On peut penser à plusieurs thèmes pour améliorer le fonctionnement de l'Education Nationale. Pour commencer, tous les jeunes professeurs mettent en cause de façon unanime leur formation, leur passage à l'IUFM ne le préparant pas de façon efficace à leur métier. La faute en revient au pédagogisme de façon théorique plutôt que pratique. Avec les cours expliquant comment apprendre aux élèves telle ou telle matière, doivent aussi figurer de façon générale "comment apprendre aux élèves", ou plus crûment, comment tenir et gérer une classe. Lorsque l'on apprend que ceux qui donnent des cours en IUFM n'ont parfois jamais eu d'expérience concrète d'enseignement, on ne peut qu'être effrayé sur la faillite de cette institution.

La formation ne doit d'ailleurs pas être uniquement une étape de début de carrière pour les professeurs : celle-ci doit se faire tout au long des années de façon continue, mais évidemment en dehors des périodes de cours. Car l'absentéisme est déjà une difficulté en soi de l'Education Nationale, particulièrement dans le secondaire. A ce titre, les remplacements au sein d'un même établissement initiés par Gilles de Robien vont dans le bon sens, et mériteraient d'être davantage acceptés par le corps enseignant. Mais les professeurs craignent souvent que leur classe soit prise par un autre enseignant, encore une fois de peur de la comparaison, du jugement. Celui-ci ne doit pourtant pas être redouté, vu que cela permet l'amélioration.

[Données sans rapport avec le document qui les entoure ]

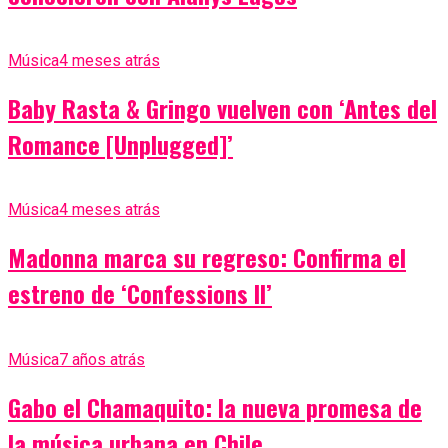
Música
4 meses atrás
Baby Rasta & Gringo vuelven con ‘Antes del
Romance [Unplugged]’
Música
4 meses atrás
Madonna marca su regreso: Confirma el
estreno de ‘Confessions II’
Música
7 años atrás
Gabo el Chamaquito: la nueva promesa de
la música urbana en Chile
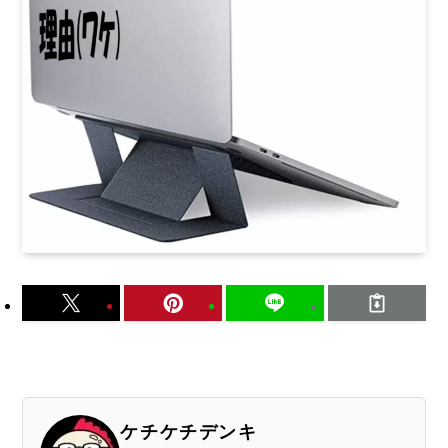
ケチケチデンキ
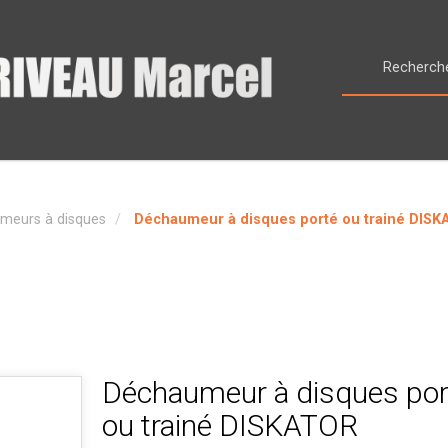
meurs à disques
Déchaumeur à disques porté ou trainé DIS
Déchaumeur à disques por
ou trainé DISKATOR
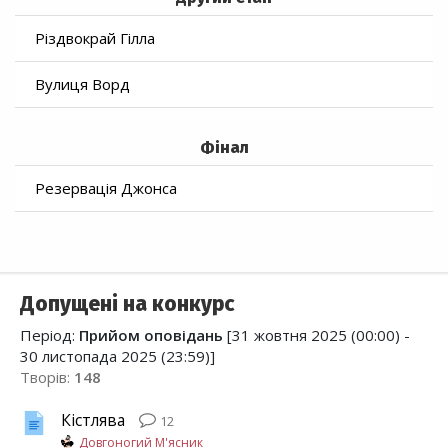
Різдвокрай Гілла
Вулиця Ворд
Фінал
Резервація Джонса
Допущені на конкурс
Період:
Прийом оповідань
[31 жовтня 2025 (00:00) -
30 листопада 2025 (23:59)]
Творів:
148
Кістлява
12
Довгоногий М'ясник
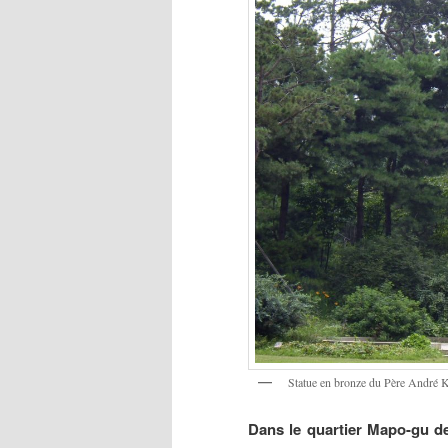
Statue en bronze du Père André 
Dans le quartier Mapo-gu d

De même, les relations avec les parents d'élève ne gagnent pas à être tendues. Les professeurs se plaignent de devoir régler en classe les difficultés des familles, et de devoir apprendre aux élèves ce que les parents ne leur apprennent pas malgré leur rôle. Plutôt qu'une concurrence, n'est-ce pas une collaboration qui devrait avoir lieu ? En fait, les enseignants se plaignent également d'avoir des difficultés à rencontrer les parents d'élèves en difficulté. Et il est vrai que les premiers n'ont pas à assumer seuls toutes les charges de ces derniers.

Enfin, et surtout, il est vraiment souhaitable que les professeurs soient évalués plus souvent. Leur supérieur hiérarchique étant justement l'inspecteur d'académie, et non le directeur/proviseur/principal de l'établissement où ils enseignent. IL est donc sain qu'ils voient leur hiérarchie directement régulièrement. Cela permet de constater un travail bien fait, ce qui mène alors à des augmentations de salaire plus légitimes que la simple ancienneté. Cela permet également de recadrer un travail qui ne va pas. A ce titre, pour que le cours auquel assiste l'inspecteur soit représentatif, il convient de réhabiliter l'inspection surprise. En effet, aujourd'hui, les inspections étant planifiées et communiquées à l'avance, les cours concernés sont préparés d'une façon différente, et ils s'adressent alors davantage à l'inspecteur qu'aux élèves, ou en tous cas ils ne se déroulent pas de façon ordinaire. Des inspections plus fréquentes et non planifiées sont donc souhaitables pour coller au plus près des différentes réalités des enseignants. Et tout cela ne peut que favoriser un meilleur enseignement.